傅红雪就站在他面前,冷冷地看着他,道:“现在你服不服?”
南宫青没有说话,他说不出。
但这种家世显赫的名门子弟,却仿佛天生还有种绝不服人的傲气。
他竟挣扎着,又站了起来,挺起了胸,怒目瞪着傅红雪。
鲜血已不停地从他嘴角流出来,他突然用尽全身力气大喝:“你去死吧!”
傅红雪冷冷道:“我还没死,你手里也有剑,你可以来杀我。”
南官青咬着牙,用力挥剑,可是他的手一抬,胸膛间立刻感觉到一阵撕裂般的痛苦。这一剑刺过去,哪里还有杀人的力量。
傅红雪已根本不必闪避招架,剑刺到他面前就已垂下去。
刚才的喝彩,现在已变为同情叹息。对一个骄傲的年轻人说来,这种同情简直比讥诮还难以忍受。
南宫青的身子突然开始颤抖,突然大声道:“你既然恨我,为什么不索性杀了我?”
傅红雪道:“我恨你?”
南宫青道:“我跟你虽然无怨无仇,但我却知道你恨我,因为你也知道你是永远比不上我的。”
他眼睛里忽然闪出一种恶毒残酷的笑意。
他的剑锋虽然已无法伤害傅红雪,但他却知道恶毒的话有时远比剑锋更伤人。
他大声接着道:“你恨我,只因为我是个堂堂正正的人,你自己却只不过是个可怜的残废,是个见不得天日的私生子,白天羽若是活着,绝不会认你这个儿子,你根本连替他报仇的资格都没有。”
傅红雪苍白的脸突然又变得赤红,身子也已又开始发抖。
南宫青面上已不禁露出得意之色,冷笑着道:“所以你无论怎样羞辱我也没有用的,因为我永远比你强,永远也不会服你的。”

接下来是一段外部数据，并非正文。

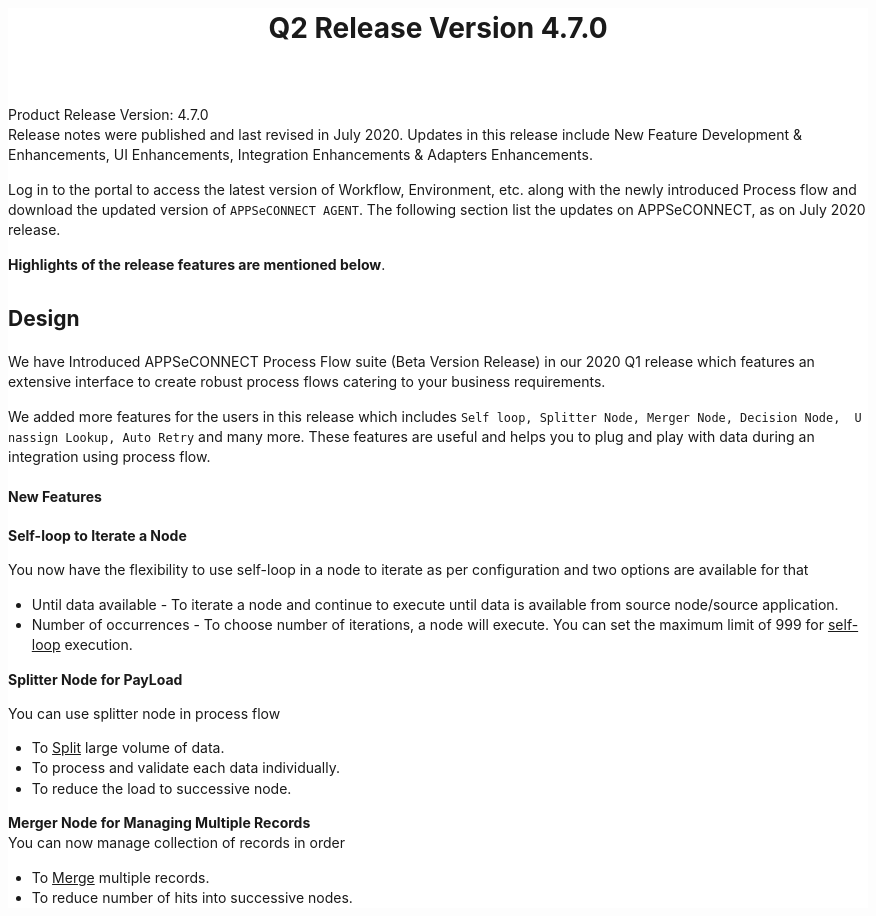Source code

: ﻿---
title: "Q2 Release Version 4.7.0"
toc: true
tag: developers
category: "release-notes"
menus: 
    2020Release:
        title: "Q2 V 4.7.0"
        weight: 3
        icon: fa fa-wpexplorer
        identifier: Q2Release
---
Product Release Version: 4.7.0   
Release notes were published and last revised in July 2020. 
Updates in this release include New Feature Development & Enhancements, UI Enhancements, 
Integration Enhancements & Adapters Enhancements.
     
Log in to the portal to access the latest version of Workflow, Environment, etc. 
along with the newly introduced Process flow and download the updated version of 
`APPSeCONNECT AGENT`. The following section list the updates on APPSeCONNECT, as on July 2020 release.  

**Highlights of the release features are mentioned below**.
## Design

We have Introduced APPSeCONNECT Process Flow suite (Beta Version Release) in our 2020 Q1 release which 
features an extensive interface to create robust process flows catering to your business requirements.   

We added more features for the users in  this release which includes `Self loop, Splitter Node, Merger Node, Decision Node, 
Unassign Lookup, Auto Retry` and many more. These features are useful and helps 
you to plug and play with data during an integration using process flow.     

#### New Features 
 
**Self-loop to Iterate a Node**  

You now have the flexibility to use self-loop in a node to iterate as per configuration and two options are available for that 
* Until data available - To iterate a node and continue to execute until data is available from source node/source application.
* Number of occurrences - To choose number of iterations, a node will execute. You can set the maximum limit of 999 for [self-loop](/processflow/working-with-processflow-selfloop/) execution. 

**Splitter Node for PayLoad**

You can use splitter node in process flow 
* To [Split](/processflow/working-with-processflow-splitter/) large volume of data.
* To process and validate each data individually.
* To reduce the load to successive node.

**Merger Node for Managing Multiple Records**  
 You can now manage collection of records in order   
* To [Merge](/processflow/working-with-processflow-merger/) multiple records.  
* To reduce number of hits into successive nodes.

傅红雪握刀的手背上,已又凸出了青筋,缓缓道:“你永远也不服我?”
南宫青道:“我死也不服你!”
傅红雪道:“真的?”
甫宫青道:“当然是真的。”
傅红雪瞪着他,忽然叹了口气。道:“你实在不该说这种话的……”
他的叹息声竟似比南宫青的冷笑更冷酷,就在这种奇特的叹息声中,他的刀已出鞘。
南宫青只觉得左颊旁有寒风掠过,一样东西从他肩头上掉下来。
他不由自主伸手接住,突然发现自己肩头和掌心已全部鲜血淋漓,他摊开手掌,才发现这样冷冰冰的东西,竟赫然是只耳朵,他自己的耳朵。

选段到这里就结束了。